Compton’s emergency response plan includes a triple back-up system to set fire to any well leak or blowout. This would convert the H2S to sulphur dioxide, which is more readily dispersed in the air – greatly reducing the risk.

The pricetag for the ignition system will be cheap compared with the costs for a long line of residents already gearing up to have their say at next spring’s hearing.

COURT BACKS EUB

Meanwhile, natural gas producers have lost one prong of their two-pronged legal challenge to the EUB over the regulator’s decision to permanently shut down 938 gas wells in the Athabasca oilsands.

Court of Queen’s Bench Justice Stephen Hillier, in refusing to quash the EUB’s decision, said the producers must seek redress in the Alberta Court of Appeal, because the higher court is familiar with the issue.

Paramount Energy Trust – the firm with the most gas production to lose because of the EUB decision – and other producers, including BP Canada Energy Co., Canadian Natural Resources Ltd. and Devon Canada Corp., will now focus on their application to appeal before the Alberta Court of Appeal.
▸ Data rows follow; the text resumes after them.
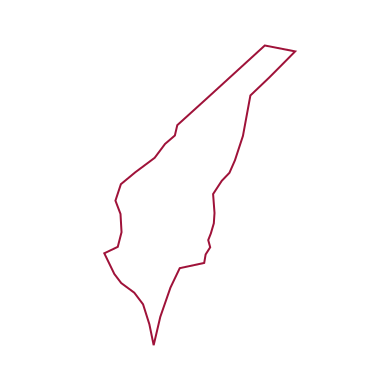 SVG path tracing the border of Mukono, rotated 191°
{"feature_id": "UGA-3075", "entity_name": "Mukono", "entity_type": "District", "adm_level": 1, "iso_a3": "UGA", "parent_name": "Uganda", "parent_adm1": "", "projection": "robinson", "projection_center": [32.781, 0.341], "detail": "fine", "context": "isolated", "style": "outline", "palette": "rose", "viewbox_px": 384, "rotation_deg": 191, "n_neighbors": 0, "source": "natural_earth", "source_scale": "10m", "svg_char_len": 625}
<svg xmlns="http://www.w3.org/2000/svg" viewBox="0 0 384 384"><g transform="rotate(191 192 192)"><path d="M200.4,34.3L208.6,54.0L218.6,72.4L229.4,82.1L244.1,89.1L252.6,96.7L266.4,115.1L254.4,124.0L253.5,139.1L258.0,156.8L265.5,168.9L263.3,186.1L251.3,200.7L235.2,218.4L227.6,234.1L219.6,244.2L219.2,254.8L195.0,287.1L148.5,349.7L117.6,349.7L125.7,337.5L138.1,319.0L153.1,297.9L152.7,256.8L155.9,231.3L158.9,218.0L164.9,208.7L170.9,194.0L165.9,175.7L164.6,165.4L165.6,154.9L166.9,147.9L163.6,141.2L166.7,133.3L166.5,124.7L189.5,114.9L194.9,94.1L199.3,63.4L200.4,34.3Z" fill="none" stroke="#9f1239" stroke-width="2"/></g></svg>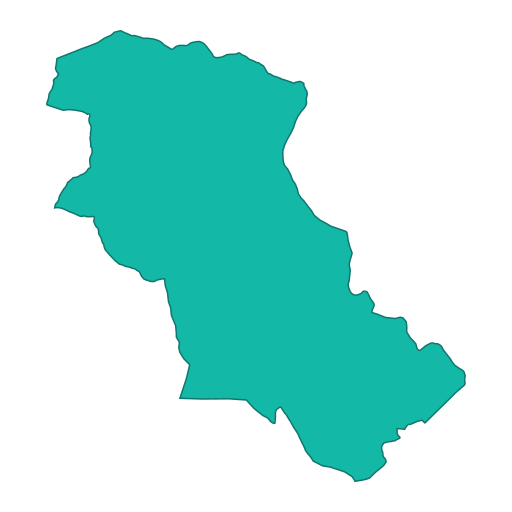 Sotanga, Dâmbovita, Romania (Equal Earth projection)
{"feature_id": "2599482B74032369078815", "entity_name": "Sotanga", "entity_type": "district", "adm_level": 2, "iso_a3": "ROU", "parent_name": "Romania", "parent_adm1": "Dâmbovita", "projection": "equal_earth", "projection_center": [25.375, 44.974], "detail": "fine", "context": "isolated", "style": "filled", "palette": "teal", "viewbox_px": 512, "rotation_deg": 0, "n_neighbors": 0, "source": "geoboundaries", "source_scale": "gbopen_adm2", "svg_char_len": 5852}
<svg xmlns="http://www.w3.org/2000/svg" viewBox="0 0 512 512"><path d="M465.0,383.5L465.0,382.3L464.6,379.5L465.2,375.8L464.0,371.8L462.4,370.2L458.2,367.7L454.5,365.0L452.1,361.9L450.4,359.0L443.1,349.6L442.3,347.7L440.8,345.6L438.1,343.9L434.6,343.6L433.1,343.0L431.1,343.0L425.8,345.7L420.2,350.3L418.9,350.5L417.1,348.7L415.8,343.8L414.4,342.1L410.4,338.0L406.7,332.0L406.8,327.2L406.3,321.9L403.0,317.9L400.2,317.2L395.5,318.5L385.6,317.5L377.1,314.1L372.2,312.6L371.9,311.6L372.2,310.2L373.1,308.0L374.0,306.1L374.1,305.3L374.1,304.5L373.7,303.1L370.8,299.3L367.3,292.2L367.0,291.9L365.0,291.2L363.4,291.2L360.8,293.7L357.2,295.0L354.1,295.0L351.3,293.2L349.8,290.7L349.1,288.8L348.5,287.1L348.2,285.0L348.3,283.7L349.2,280.4L350.3,269.8L349.5,266.9L349.3,264.3L349.7,261.6L352.1,253.3L352.1,253.0L349.8,246.8L348.0,239.8L347.6,236.2L347.3,234.1L347.0,232.8L346.0,231.4L330.9,226.2L326.9,223.8L319.7,219.9L314.2,215.3L311.2,210.3L307.7,206.0L304.1,201.1L300.9,197.7L298.4,193.9L297.2,188.7L295.3,184.1L292.5,179.8L290.4,174.3L287.7,169.2L284.5,165.3L283.4,161.9L282.9,156.7L282.8,151.1L284.6,145.0L287.1,139.7L290.7,133.4L293.5,127.6L295.5,121.4L298.0,116.1L301.4,111.3L304.3,107.9L305.7,105.7L306.3,104.4L306.5,102.8L306.3,98.2L307.3,94.4L306.9,91.5L305.7,89.4L305.0,88.0L304.0,85.9L303.7,83.2L300.8,81.7L300.0,81.5L299.0,81.5L298.0,81.8L295.5,82.3L294.8,82.7L294.1,83.4L291.9,82.4L285.1,80.1L281.0,78.9L280.4,78.3L277.1,77.1L274.8,76.3L274.5,76.4L273.8,76.2L273.3,76.0L272.5,75.4L271.5,74.7L270.3,74.1L269.2,73.6L267.9,73.4L266.7,71.3L265.8,70.1L265.5,69.4L264.7,68.1L264.4,67.4L264.0,66.8L263.3,65.9L260.6,64.2L259.4,63.4L259.3,63.2L258.9,62.9L256.6,62.5L255.5,61.9L252.8,60.6L250.7,59.8L248.9,59.0L248.1,58.3L246.7,57.1L245.7,56.4L244.0,55.6L242.0,54.9L240.6,53.6L239.3,53.0L238.8,52.9L238.1,53.1L236.8,53.8L235.6,54.1L233.6,54.3L230.7,54.3L227.2,54.6L226.2,54.9L225.3,55.5L222.0,57.0L219.8,57.4L216.1,57.7L214.8,57.3L214.0,56.8L213.3,56.2L211.9,53.5L206.0,45.8L203.7,43.5L202.1,42.5L199.7,41.6L198.7,41.5L195.4,41.8L192.1,42.6L190.0,43.3L189.6,43.6L188.7,44.7L187.5,45.3L186.1,45.6L183.5,45.4L180.3,45.4L178.6,45.6L176.0,46.5L174.0,48.0L173.5,48.6L172.7,49.1L171.6,49.2L170.4,48.8L169.0,47.7L167.7,46.9L164.7,45.3L163.8,44.6L162.6,43.3L160.1,41.4L157.1,40.1L154.1,39.2L152.5,38.9L147.8,38.2L143.8,38.3L142.4,38.0L142.0,37.7L138.6,36.7L137.2,36.2L136.2,36.1L135.2,35.7L134.3,35.6L132.3,35.7L131.8,35.7L130.9,35.4L130.2,35.0L128.5,34.3L127.1,33.5L125.8,33.2L124.7,32.7L122.0,31.3L120.6,30.7L114.3,32.3L111.1,35.2L104.6,38.1L97.7,42.7L89.5,45.9L81.5,48.8L57.0,58.5L56.2,64.6L55.5,68.7L56.7,71.6L58.4,73.6L57.5,76.2L56.3,77.7L55.1,78.2L53.8,79.6L53.5,80.5L53.7,82.7L53.5,85.0L52.6,87.0L52.5,88.5L50.7,91.1L49.1,94.0L48.8,96.7L48.5,98.3L47.2,102.2L46.8,103.7L46.9,104.4L47.1,104.9L63.0,110.2L69.6,109.6L75.3,110.2L82.0,111.4L85.7,113.0L86.3,113.4L87.1,114.2L87.5,114.3L88.0,114.0L88.7,113.9L89.4,114.2L89.7,114.9L89.9,116.0L89.3,117.7L89.0,118.6L89.0,121.0L89.6,123.3L90.4,124.7L91.2,126.6L91.0,130.1L90.4,133.7L90.6,135.3L90.0,137.7L90.5,141.8L90.7,144.5L90.7,146.2L91.1,147.2L91.5,147.3L91.8,147.8L92.0,148.8L92.1,150.2L92.1,152.8L89.9,158.3L89.7,161.0L90.0,163.4L90.4,165.7L90.5,167.0L90.1,167.8L88.7,168.4L87.9,169.3L87.3,170.5L86.6,171.4L85.7,172.2L84.6,173.2L83.2,174.1L80.6,175.0L78.3,176.5L76.1,177.3L74.2,177.5L73.0,177.8L71.6,179.2L70.3,180.2L69.8,180.9L68.7,181.5L67.8,182.2L67.2,183.7L65.9,186.5L63.6,189.2L59.9,195.3L59.1,197.5L58.8,199.6L58.4,200.5L57.6,201.8L55.9,203.7L55.4,204.7L54.9,206.5L54.7,207.9L55.4,207.7L57.5,207.6L59.6,207.8L61.7,208.3L63.8,209.0L66.9,210.5L69.9,211.9L72.5,212.8L76.4,214.5L79.1,215.8L80.4,216.3L81.5,216.4L82.0,216.3L83.8,216.0L85.2,216.1L85.9,216.5L86.6,216.6L88.5,216.8L90.4,216.7L93.3,216.5L93.8,216.5L94.1,216.8L94.3,217.7L94.3,218.7L93.8,220.5L93.8,221.4L94.1,222.4L94.5,223.2L94.9,224.3L95.2,225.1L95.9,226.3L97.6,228.1L98.4,229.6L98.6,230.9L98.5,232.1L99.0,234.5L100.8,237.3L101.9,240.7L102.4,242.5L103.7,244.5L104.5,248.1L105.4,249.9L109.7,255.0L115.6,261.1L119.5,264.2L122.8,265.0L125.6,266.4L129.0,267.0L132.1,268.2L135.5,269.1L136.6,270.2L138.2,271.1L139.5,272.0L140.1,272.9L140.4,274.0L141.7,276.4L143.6,278.8L145.6,279.8L147.7,280.4L150.1,281.3L152.7,281.6L154.6,281.4L156.5,280.2L159.4,279.5L162.2,278.9L164.5,278.9L165.3,285.7L167.5,292.7L168.5,301.8L170.7,307.9L171.4,315.4L175.6,325.5L176.3,332.7L176.4,337.3L179.4,342.3L178.8,347.7L179.9,352.4L183.7,358.6L188.1,363.1L189.7,364.9L186.4,378.6L179.9,398.3L202.5,399.0L228.9,398.8L246.3,400.0L253.4,407.8L256.4,410.4L262.8,415.5L267.7,418.0L271.1,422.0L273.7,423.4L274.9,423.1L275.5,416.5L275.4,412.8L276.1,410.0L278.1,408.4L279.8,407.2L280.9,407.1L282.4,409.6L284.1,412.2L284.9,413.3L286.2,414.6L287.8,417.3L289.2,419.7L290.0,420.8L290.9,422.3L293.5,427.0L297.8,433.6L298.8,435.7L298.9,436.1L300.4,439.3L301.2,440.7L301.3,441.3L302.3,443.4L303.4,445.4L305.1,449.1L305.4,450.3L306.0,451.2L308.1,454.1L309.3,455.4L311.2,457.8L311.5,458.4L312.9,460.5L313.1,461.0L322.7,465.9L330.0,467.0L334.9,468.6L344.7,471.9L352.1,476.6L353.7,478.9L355.0,481.3L362.3,480.1L366.6,479.1L369.7,477.9L375.2,472.5L383.7,465.5L386.1,461.9L386.0,460.9L385.9,460.4L385.2,458.8L384.7,458.1L384.1,457.7L383.4,456.5L383.0,455.6L382.9,454.2L382.8,453.2L382.5,451.6L381.8,450.0L381.5,447.2L381.9,446.4L382.4,444.8L383.1,444.3L383.1,443.8L383.5,443.4L384.7,442.7L386.0,442.4L388.3,441.7L389.4,441.7L391.8,441.4L392.5,440.9L393.9,441.0L395.1,440.7L395.8,440.1L399.5,438.3L399.9,437.8L399.9,437.2L399.4,436.6L399.1,436.5L398.3,435.7L397.3,434.0L397.1,432.3L397.1,428.7L400.8,428.8L404.7,429.3L405.5,427.7L407.5,425.1L408.0,424.7L408.6,424.4L409.5,424.4L410.5,424.3L411.8,423.8L413.6,423.0L417.1,421.4L418.5,421.1L421.7,420.3L422.2,420.3L424.5,422.7L425.0,422.9L452.0,396.4L455.5,392.8L464.6,384.9L465.0,383.5Z" fill="#14b8a6" stroke="#0f766e" stroke-width="1.5"/></svg>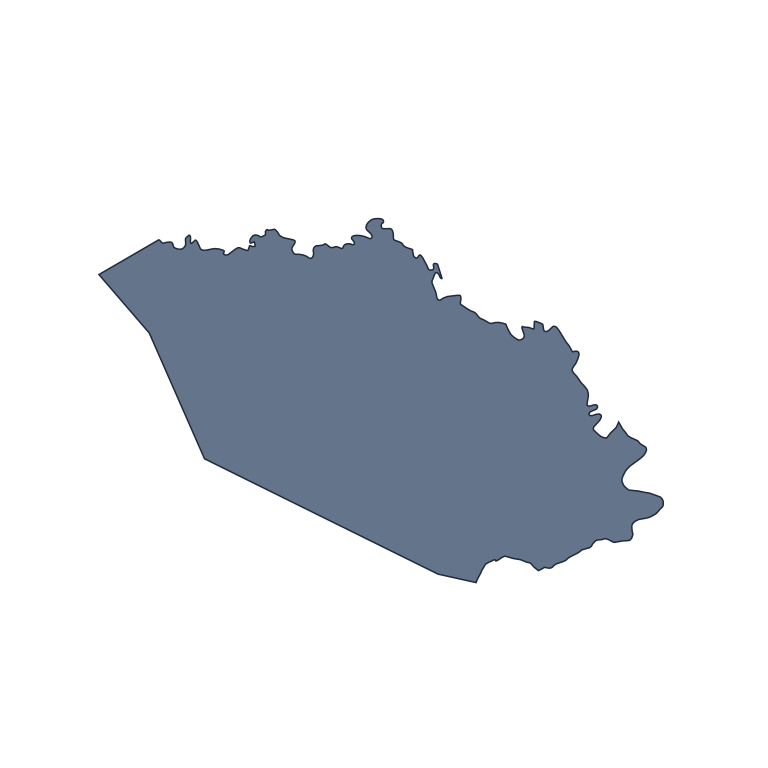 San Matias, El Paraíso, Honduras, rotated 206°
{"feature_id": "27666195B8791216164524", "entity_name": "San Matias", "entity_type": "district", "adm_level": 2, "iso_a3": "HND", "parent_name": "Honduras", "parent_adm1": "El Paraíso", "projection": "albers", "projection_center": [-86.656, 13.953], "detail": "fine", "context": "isolated", "style": "filled", "palette": "slate", "viewbox_px": 768, "rotation_deg": 206, "n_neighbors": 0, "source": "geoboundaries", "source_scale": "gbopen_adm2", "svg_char_len": 6146}
<svg xmlns="http://www.w3.org/2000/svg" viewBox="0 0 768 768"><g transform="rotate(206 384 384)"><path d="M156.4,452.7L156.2,447.9L156.4,446.1L159.0,439.1L159.9,434.3L160.4,433.2L161.4,432.6L162.6,432.2L165.7,431.9L168.9,432.5L175.6,434.6L176.0,435.0L176.4,435.9L176.6,437.9L175.0,442.9L174.2,446.0L174.1,449.1L174.6,450.4L175.2,451.0L176.0,451.4L177.6,451.3L180.1,449.7L182.3,447.5L183.6,446.5L184.8,446.0L186.0,446.2L186.4,446.6L186.7,447.3L186.6,448.9L186.0,449.9L182.1,454.5L181.8,456.4L182.5,457.8L183.3,458.2L184.8,458.1L186.8,456.7L189.5,454.2L190.9,453.8L192.1,454.1L192.6,454.6L195.2,463.2L196.8,465.7L198.6,467.7L199.8,468.4L202.4,469.7L207.7,471.7L213.8,475.2L218.0,476.8L220.6,478.4L221.2,479.4L221.4,481.1L221.2,483.5L220.6,486.5L220.8,491.7L221.4,495.3L221.8,496.4L222.6,497.4L223.7,498.0L225.0,498.0L227.2,496.9L228.3,495.6L229.2,495.8L234.2,499.4L239.0,501.7L249.9,508.7L253.7,510.6L255.4,510.7L257.2,510.1L259.6,504.1L260.9,502.5L262.1,501.9L263.1,501.9L264.0,502.4L267.2,506.9L267.7,507.3L270.2,507.3L273.5,507.0L275.4,506.7L276.1,506.3L276.2,506.0L273.7,500.2L273.6,499.2L275.2,498.7L278.7,498.3L282.4,496.8L283.8,496.4L284.6,496.5L284.9,496.3L284.9,495.5L284.5,494.7L280.3,490.5L279.2,489.0L278.8,488.1L278.8,486.4L279.4,484.9L280.8,483.4L282.4,482.5L284.2,482.5L287.1,482.9L290.1,483.6L292.1,484.4L295.4,486.7L298.6,489.2L300.3,490.9L301.0,491.2L303.9,490.7L308.3,489.5L311.2,487.8L314.1,485.5L315.8,484.9L322.0,485.4L326.2,485.2L327.9,485.6L332.1,487.6L333.7,488.0L335.0,488.1L337.7,487.8L341.5,488.0L349.3,489.1L350.1,489.3L350.7,490.0L351.3,491.1L351.7,493.1L352.1,494.2L353.5,496.4L354.2,496.9L355.2,496.7L356.9,495.9L365.4,490.4L368.3,487.3L370.2,484.2L371.0,483.6L372.0,483.5L372.9,483.7L374.1,484.5L377.6,489.1L384.4,495.2L385.6,496.6L386.0,497.9L386.5,504.5L386.5,506.2L386.2,506.8L385.3,507.2L383.9,507.0L382.6,506.4L380.9,504.9L379.6,504.1L378.5,503.9L378.2,504.4L388.1,514.9L389.0,515.2L390.2,515.0L391.0,514.7L391.9,513.9L392.0,513.4L391.9,512.7L390.2,510.3L390.0,509.5L390.0,508.6L390.4,507.9L391.1,507.4L392.9,506.5L393.8,506.5L394.9,507.1L397.1,509.1L404.5,514.4L407.0,515.7L408.0,515.8L408.7,515.4L409.0,514.8L409.0,513.4L409.5,511.9L410.2,511.3L411.2,511.2L412.8,511.7L413.8,512.4L416.2,515.5L416.9,516.9L417.4,517.3L418.2,517.3L421.9,516.7L425.1,516.5L426.8,516.8L429.1,518.1L430.6,518.5L433.3,518.4L437.0,517.9L438.3,518.1L438.9,518.5L439.6,519.4L441.2,522.6L442.1,523.9L443.7,525.6L445.1,526.4L446.1,526.5L447.4,526.0L452.3,523.4L453.4,523.2L454.3,523.3L455.5,524.3L456.3,526.1L456.3,527.1L455.5,528.5L455.5,529.5L455.8,530.2L456.9,531.1L458.8,531.2L460.5,530.7L463.5,529.2L465.3,528.1L466.6,526.9L467.7,525.4L468.6,523.5L469.2,521.4L469.4,519.5L469.0,517.2L468.5,516.3L467.6,515.4L466.6,514.8L462.1,513.4L460.0,512.2L459.5,511.5L459.1,510.5L459.2,509.8L459.5,509.1L460.4,508.4L465.7,508.1L470.2,507.1L474.0,505.5L476.3,503.9L477.3,502.3L477.3,501.5L477.1,500.7L476.4,500.1L474.5,499.3L472.9,498.3L472.2,497.5L472.1,496.7L472.5,496.0L473.2,495.5L474.0,495.2L475.6,495.2L476.7,494.8L478.5,493.9L479.8,492.9L480.6,491.3L480.9,489.9L480.5,488.4L481.2,487.4L481.8,487.1L484.3,487.0L486.6,486.7L487.9,486.0L489.9,484.2L491.7,483.3L492.6,483.3L496.8,484.2L498.3,484.2L498.7,483.9L499.2,482.8L499.9,482.1L502.2,480.4L505.5,478.5L506.5,476.9L506.8,475.3L506.3,473.2L504.5,470.5L503.8,468.2L503.9,466.3L504.3,465.5L504.9,464.8L506.0,464.4L510.1,464.8L513.4,464.5L517.6,463.2L520.3,461.8L521.9,461.8L523.1,462.2L524.3,463.1L525.6,464.4L526.5,465.8L525.9,471.6L526.3,473.0L526.9,473.7L527.8,473.8L529.1,473.7L537.6,471.6L540.6,471.4L542.1,471.6L543.4,472.0L546.3,473.9L548.1,474.6L549.5,475.1L550.3,475.0L550.9,474.7L552.1,473.6L554.5,471.9L555.2,471.7L556.4,471.7L557.0,471.2L557.4,470.2L557.4,468.9L556.3,467.1L556.1,465.9L557.1,464.4L558.9,462.4L559.7,462.0L561.5,462.3L564.2,461.9L565.7,461.1L566.8,459.7L567.3,457.9L567.6,455.8L567.4,454.1L566.8,452.8L566.1,452.2L565.6,452.1L562.8,454.9L561.3,453.1L560.3,451.3L560.4,451.0L562.4,449.9L563.4,449.7L564.8,449.8L565.3,449.5L565.4,449.1L564.8,444.9L564.9,444.6L565.6,444.1L566.4,443.8L569.8,443.4L573.4,443.2L575.0,442.5L576.7,440.0L580.8,432.0L581.8,431.0L583.5,430.4L585.2,430.5L585.6,431.1L585.6,432.7L585.9,433.4L586.3,433.7L588.2,433.6L591.1,433.1L594.9,431.8L597.9,429.9L602.5,426.3L604.9,425.0L607.0,424.7L608.3,425.1L613.9,429.8L616.1,430.8L616.5,430.7L616.8,430.4L617.4,428.6L618.6,426.1L619.0,425.8L619.4,425.8L620.4,427.0L621.6,429.9L622.7,431.8L623.6,432.4L624.5,432.3L625.9,429.1L626.1,427.7L626.0,427.2L623.7,423.1L623.4,421.9L623.3,420.6L623.5,419.3L624.0,418.1L624.6,417.1L626.0,415.9L627.8,415.1L630.0,414.7L631.9,414.6L633.1,415.0L635.8,417.8L637.1,418.2L638.3,417.9L639.7,417.2L641.8,415.8L643.7,414.1L644.8,413.6L645.6,413.7L648.8,414.9L649.7,414.8L688.2,357.4L617.3,326.9L512.5,238.1L251.9,236.8L214.1,245.9L214.5,248.4L214.2,256.6L214.4,259.4L214.1,262.1L213.9,265.2L213.6,266.8L212.4,268.7L208.3,273.8L207.1,274.7L206.6,274.6L205.9,274.0L205.2,274.5L203.6,276.8L201.8,280.1L200.4,281.7L199.1,282.5L191.4,283.8L184.4,285.9L177.3,286.4L174.7,287.2L172.4,286.7L168.9,285.2L163.8,284.0L163.3,284.0L160.6,287.5L159.6,289.4L154.7,290.9L153.2,292.0L152.4,293.1L151.7,295.5L150.0,298.1L145.1,303.0L143.7,304.7L143.1,305.6L142.5,307.5L141.8,308.8L140.1,311.4L136.1,316.6L134.5,319.2L133.6,321.4L131.0,323.9L127.9,326.6L127.1,327.6L126.4,329.4L126.4,331.6L126.0,333.0L125.2,335.5L124.6,336.6L122.7,338.0L120.0,339.6L118.1,341.5L116.6,342.2L113.7,342.6L108.9,342.3L107.4,342.7L100.8,347.5L94.9,350.9L94.5,351.5L93.8,354.0L94.3,357.8L96.5,360.6L98.9,364.7L99.3,366.2L99.1,368.3L98.1,370.7L96.1,373.4L94.9,374.5L90.4,377.7L87.5,380.1L85.3,382.7L82.9,386.2L82.1,388.1L81.1,392.2L79.8,395.9L80.0,397.7L81.0,399.9L81.9,401.2L83.1,402.3L85.4,403.4L86.6,403.5L97.3,402.4L101.0,401.2L108.8,399.2L117.7,395.9L122.7,397.3L124.6,398.3L127.2,400.6L127.9,401.7L128.5,403.0L128.9,406.4L128.8,411.3L128.1,414.6L126.8,418.4L121.2,428.9L119.4,433.3L119.0,435.1L118.9,437.5L119.0,439.2L119.5,440.4L120.3,441.4L121.3,442.0L127.5,442.6L131.0,444.2L138.9,444.0L142.3,444.4L145.8,446.4L150.1,448.3L156.4,452.7Z" fill="#64748b" stroke="#1e293b" stroke-width="1.5"/></g></svg>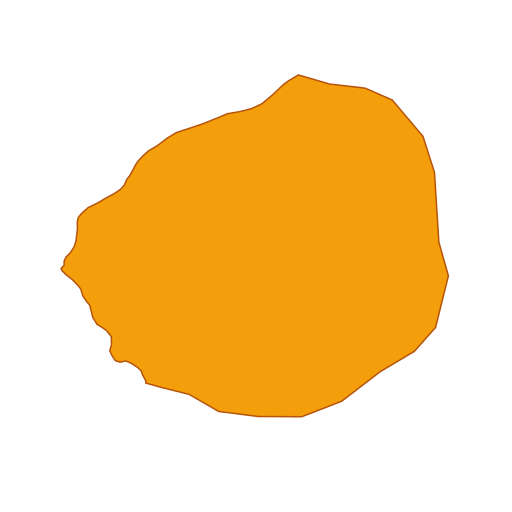 Mota, Vanuatu (Equal Earth projection), rotated 257°
{"feature_id": "77236927B83033077011178", "entity_name": "Mota", "entity_type": "district", "adm_level": 2, "iso_a3": "VUT", "parent_name": "Vanuatu", "parent_adm1": "", "projection": "equal_earth", "projection_center": [167.698, -13.846], "detail": "fine", "context": "isolated", "style": "filled", "palette": "amber", "viewbox_px": 512, "rotation_deg": 257, "n_neighbors": 0, "source": "geoboundaries", "source_scale": "gbopen_adm2", "svg_char_len": 1239}
<svg xmlns="http://www.w3.org/2000/svg" viewBox="0 0 512 512"><g transform="rotate(257 256 256)"><path d="M136.3,159.6L112.9,184.7L99.1,222.1L89.1,264.4L95.2,306.8L115.3,350.9L127.5,388.9L146.0,414.9L193.4,439.0L228.3,437.3L255.7,441.8L297.3,448.7L335.0,445.6L377.3,423.9L395.0,400.1L407.0,366.4L422.9,338.0L422.5,336.8L419.6,327.7L417.0,321.5L409.4,308.6L403.0,296.0L400.6,284.6L400.3,273.2L401.1,260.2L399.3,250.2L398.2,242.9L396.8,233.9L395.4,219.5L394.2,206.3L391.0,196.5L385.9,185.1L382.5,174.6L379.1,168.6L375.4,163.0L372.8,160.0L367.8,155.6L362.9,151.3L359.6,147.2L354.8,143.7L351.6,139.3L348.5,131.4L346.1,122.3L344.3,116.9L342.7,111.2L341.5,106.0L340.8,103.0L339.8,101.5L338.8,99.3L336.7,95.7L333.6,91.6L329.1,89.4L323.2,88.3L316.2,85.8L311.3,84.1L306.1,81.0L301.3,76.2L298.9,72.7L297.9,70.9L294.2,67.9L290.0,66.9L287.8,63.3L285.1,63.8L280.4,66.8L274.7,71.4L268.0,75.6L263.0,77.9L256.3,78.2L249.7,80.7L245.6,82.9L240.0,83.0L232.8,83.2L225.2,85.7L221.6,89.4L217.2,93.4L210.0,96.9L202.2,95.3L196.6,92.2L191.6,93.2L185.8,95.3L183.1,99.7L183.1,105.3L180.4,109.2L177.8,112.1L176.7,113.0L174.1,115.6L169.4,118.5L166.7,118.5L159.1,120.5L156.9,120.1L148.4,135.8L136.3,159.6Z" fill="#f59e0b" stroke="#b45309" stroke-width="1.5"/></g></svg>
A decision is expected in December.

The EUB argues that continued gas production from the wells will decrease reservoir pressure and hamper future extraction of higher-value bitumen.

Instead of challenging gas producers’ arguments that have kept 600 of the 938 wells in the Athabasca region operating, oilsands players Petro-Canada, Imperial Oil Ltd., Nexen Inc. ConocoPhillips Canada and Japan Canada Oil Sands Ltd. are so far waiting to see what a joint EUB-industry geological study of the region shows.

A geological “verdict” on all the wells is expected by April 1 next year.

Oilpatch Opinion’s prediction: By next spring, an Alberta Energy formula to compensate the gas producers for their lost production will be in place. And this dispute will disappear like so many gas bubbles into the tarsands.

Meanwhile, Canadian Hydro Developers Inc. says it will likely abandon its proposed $200-million, 80-megawatt “run-of-river” hydroelectric project on the Peace River if regulators don’t grant the proposed development a new hearing.

The Calgary-based renewable energy developer confirmed last week it has requested a formal review by a joint EUB-Natural Resources Conservation Board panel of its decision in March not to approve the project.

Canadian Hydro says it has since obtained an agreement-in-principle with the Town of Peace River to address the town’s concerns about flooding due to the six-metre-high, power-generating weir across the Peace River.

If regulators spurn the request to reconsider the project, the company plans to write off about $5 million spent in pre-development costs.